Fitch Ratings agency upgraded Ghana’s long-term foreign currency issuer default rating (IDR) from “Restricted Default” (RD) to “B-” on Monday, June 16, with a stable outlook. This decision, according to Fitch, reflects the normalization of relations between Ghana and a significant majority of its external commercial creditors.
Additionally, the agency anticipates a gradual improvement in the country’s ability to meet its foreign currency obligations. The service of debt denominated in foreign currencies, including domestic dollar bonds, is expected to reach 1.2% of GDP (1.2 billion USD) in 2025, and then 1.4% (1.9 billion USD) in 2026. These forecasts are based on the assumption of a complete debt restructuring by 2025. Interest payments on this debt would represent 0.5% of GDP in 2025 and 0.4% in 2026, respectively.
Regarding local currency debt (excluding Treasury bill refinancing), Fitch predicts that it will mobilize around 3.8% of GDP in 2025 and 3.9% in 2026, with a majority allocated to interest payments (3.6% and 3.7% respectively). Consequently, the interest/income ratio is expected to remain generally stable at 26% in 2025 and 2026, after dropping from a peak of 48% in 2021.

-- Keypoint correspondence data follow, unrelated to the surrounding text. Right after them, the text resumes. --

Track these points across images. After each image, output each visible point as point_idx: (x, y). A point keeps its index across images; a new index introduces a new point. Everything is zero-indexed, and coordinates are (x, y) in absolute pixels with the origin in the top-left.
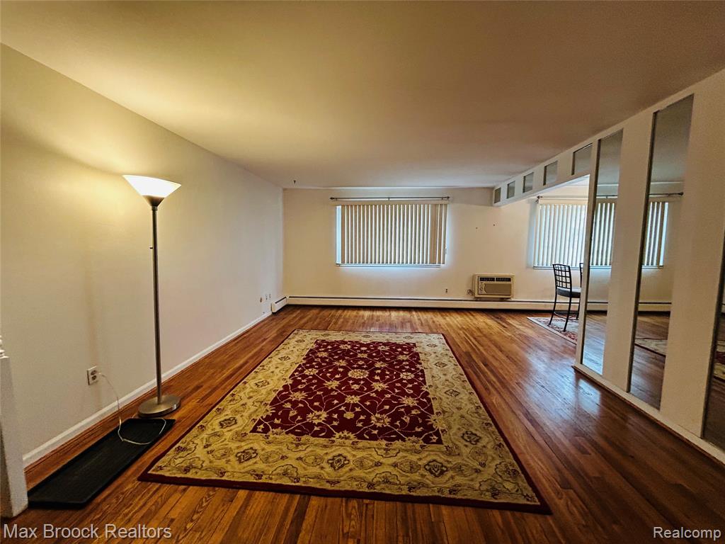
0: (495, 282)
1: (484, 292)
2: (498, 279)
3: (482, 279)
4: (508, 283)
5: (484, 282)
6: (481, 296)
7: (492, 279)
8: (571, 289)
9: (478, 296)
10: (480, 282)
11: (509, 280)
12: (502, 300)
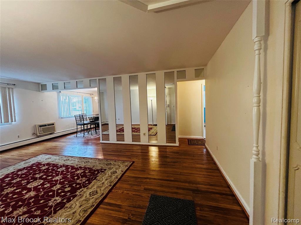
0: (47, 127)
1: (43, 132)
2: (49, 125)
3: (40, 126)
4: (53, 126)
5: (42, 127)
6: (41, 134)
7: (46, 125)
8: (84, 122)
9: (39, 135)
10: (39, 128)
11: (53, 124)
12: (51, 134)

On the external front, the current account surplus, which is expected to peak at 4.3% of GDP in 2024, would decrease to 1.1% in 2026. This trend is explained by an anticipated increase in imports supported by economic growth, as well as an expected decline in the prices of the country’s main exports.
At the same time, inflation is expected to gradually decelerate, dropping from 23% in 2024 to 15% in 2025, and then to 10% in 2026. This trend would be supported by the appreciation of the cedi since April 2025, the maintenance of a rigorous monetary policy, and budgetary consolidation efforts.

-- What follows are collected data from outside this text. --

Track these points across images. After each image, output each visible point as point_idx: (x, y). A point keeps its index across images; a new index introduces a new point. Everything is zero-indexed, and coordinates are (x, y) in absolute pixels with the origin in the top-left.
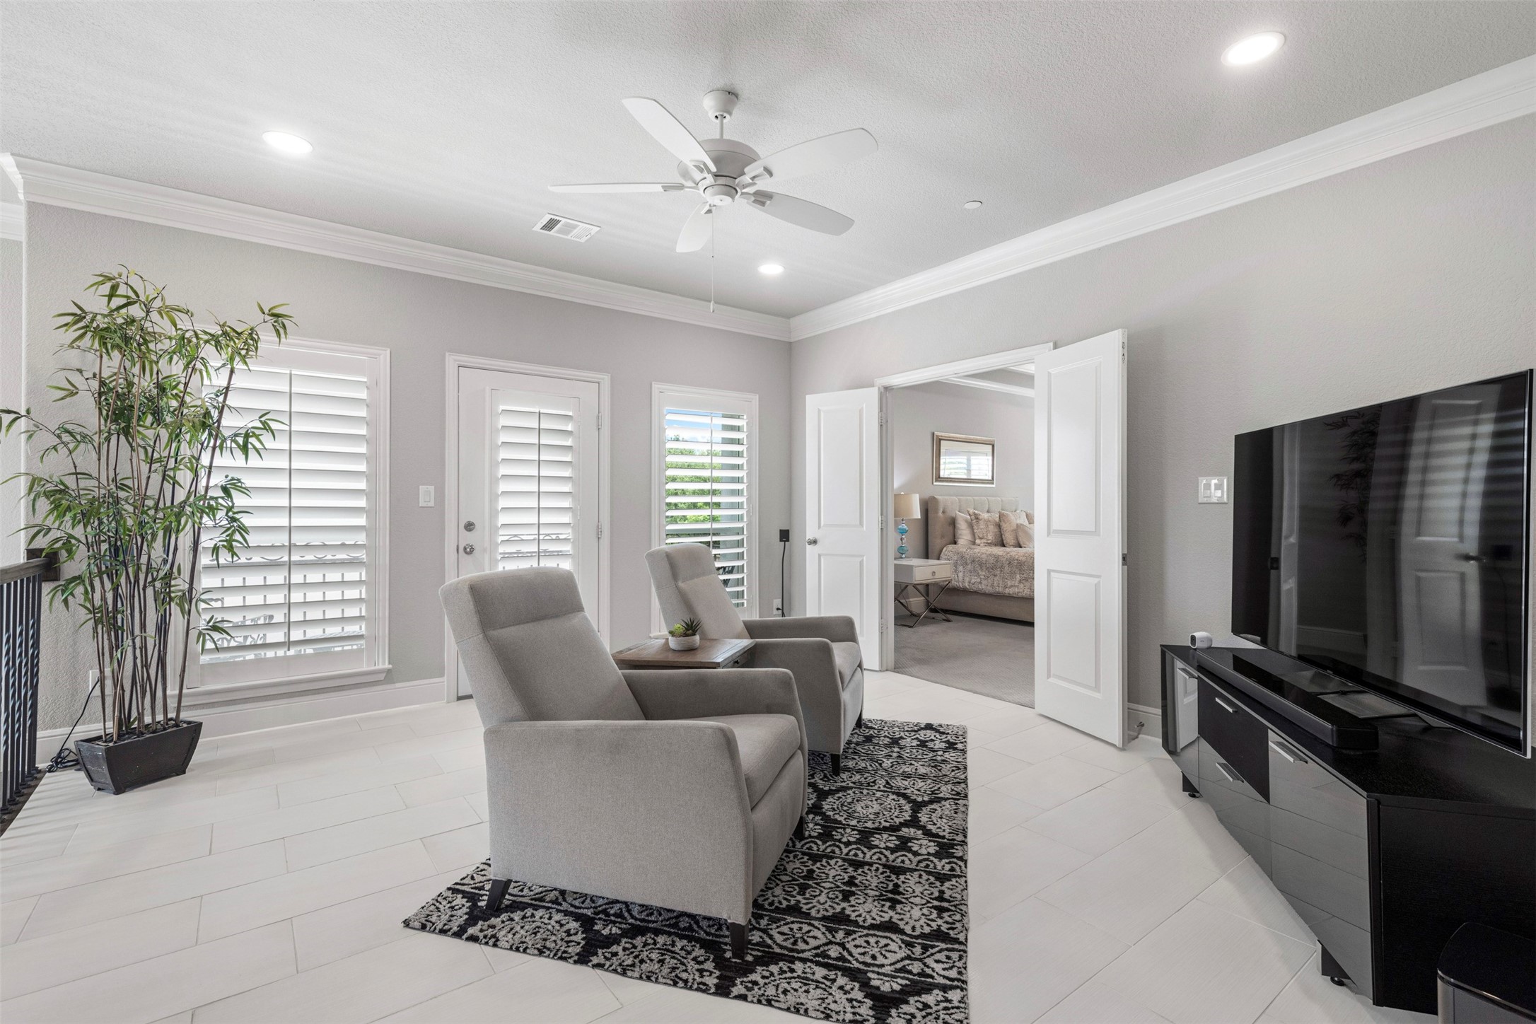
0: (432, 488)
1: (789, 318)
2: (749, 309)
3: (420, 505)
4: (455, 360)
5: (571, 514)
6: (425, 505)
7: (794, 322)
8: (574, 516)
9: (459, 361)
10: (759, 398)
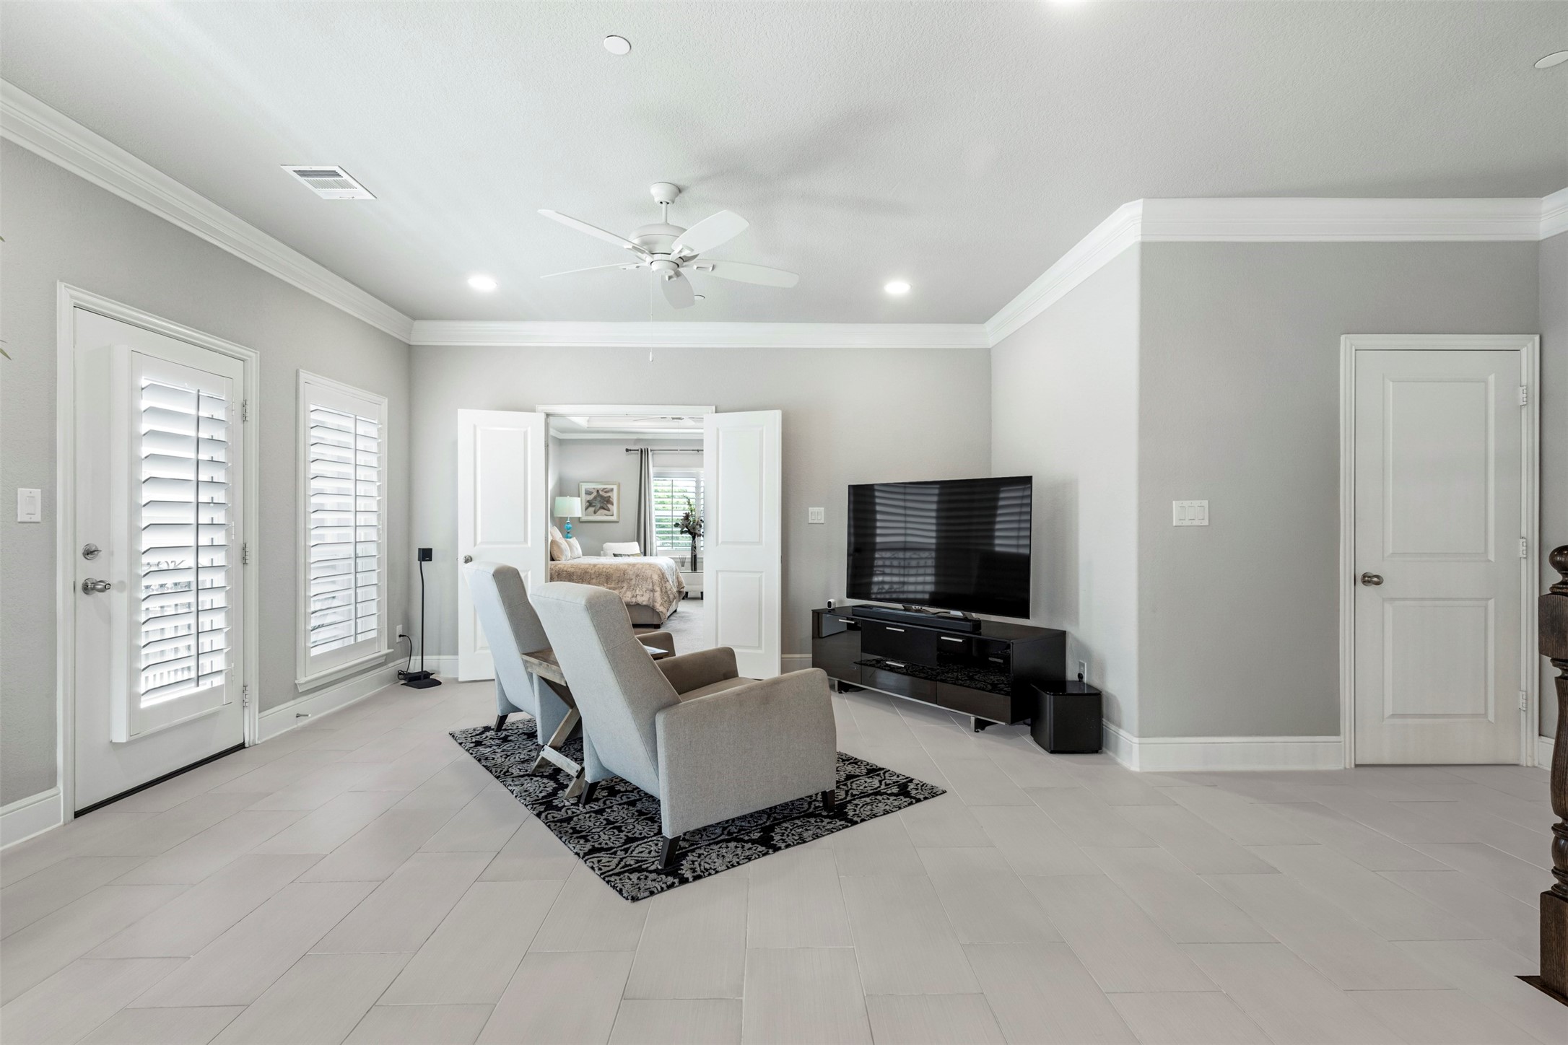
0: (37, 493)
1: (414, 318)
2: (385, 302)
3: (19, 520)
4: (72, 297)
5: (224, 532)
6: (27, 519)
7: (417, 324)
8: (228, 534)
9: (76, 298)
10: (388, 402)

Regarding economic growth, it would remain dynamic, with an expected growth of 4% in 2025 and 4.5% in 2026. This dynamism would be driven by the recovery of the agricultural sector, especially after several years of declining cocoa production, and by the continued expansion of the industrial and services sectors.

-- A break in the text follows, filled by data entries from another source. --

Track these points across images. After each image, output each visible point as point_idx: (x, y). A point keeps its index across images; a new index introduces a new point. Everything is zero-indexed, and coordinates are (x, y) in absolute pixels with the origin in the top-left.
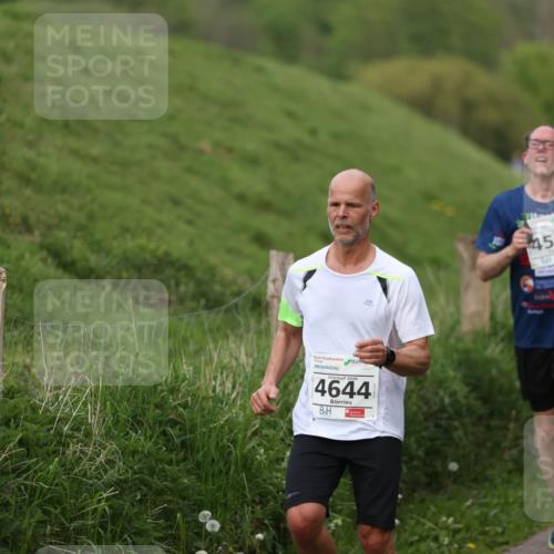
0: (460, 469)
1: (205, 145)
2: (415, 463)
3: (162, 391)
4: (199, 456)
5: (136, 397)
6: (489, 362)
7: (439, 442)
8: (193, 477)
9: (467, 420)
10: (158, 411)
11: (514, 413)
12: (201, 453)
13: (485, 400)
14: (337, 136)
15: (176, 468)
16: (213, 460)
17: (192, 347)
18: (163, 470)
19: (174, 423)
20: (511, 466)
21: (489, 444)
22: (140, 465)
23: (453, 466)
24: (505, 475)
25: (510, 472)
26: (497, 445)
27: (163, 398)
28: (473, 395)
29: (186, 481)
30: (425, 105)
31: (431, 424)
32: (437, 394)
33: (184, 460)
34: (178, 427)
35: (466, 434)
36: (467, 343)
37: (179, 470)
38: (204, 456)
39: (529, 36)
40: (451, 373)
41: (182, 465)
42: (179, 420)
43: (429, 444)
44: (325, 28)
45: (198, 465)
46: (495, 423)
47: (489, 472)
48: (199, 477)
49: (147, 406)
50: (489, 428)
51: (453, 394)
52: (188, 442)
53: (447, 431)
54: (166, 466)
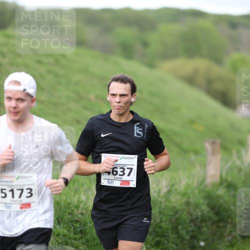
0: (205, 245)
1: (92, 96)
2: (185, 242)
3: (72, 207)
4: (88, 237)
5: (60, 210)
6: (219, 197)
7: (196, 233)
8: (86, 246)
9: (209, 223)
10: (70, 216)
11: (230, 220)
12: (89, 235)
13: (217, 214)
14: (151, 94)
15: (78, 242)
16: (94, 239)
17: (85, 187)
18: (72, 243)
19: (77, 221)
20: (228, 244)
21: (218, 234)
22: (62, 240)
23: (202, 244)
24: (225, 248)
25: (228, 247)
26: (222, 235)
27: (72, 210)
28: (211, 212)
29: (82, 248)
30: (190, 80)
31: (192, 224)
32: (195, 211)
33: (81, 238)
34: (79, 223)
35: (208, 229)
36: (209, 188)
37: (79, 243)
38: (91, 236)
39: (238, 50)
40: (202, 201)
41: (80, 240)
42: (80, 220)
43: (191, 234)
44: (145, 44)
45: (88, 241)
46: (221, 224)
47: (218, 246)
48: (88, 246)
49: (64, 214)
50: (218, 227)
51: (202, 211)
52: (83, 230)
53: (199, 228)
54: (73, 241)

However, Fitch warns of several risks that could individually or combined lead to a negative action on Ghana’s rating. Among the identified factors are new liquidity tensions, a loss of confidence in the government’s ability to refinance its short and medium-term obligations, as well as increased pressures on external liquidity. The latter could result in a decrease in international reserves in case of a widening current account deficit.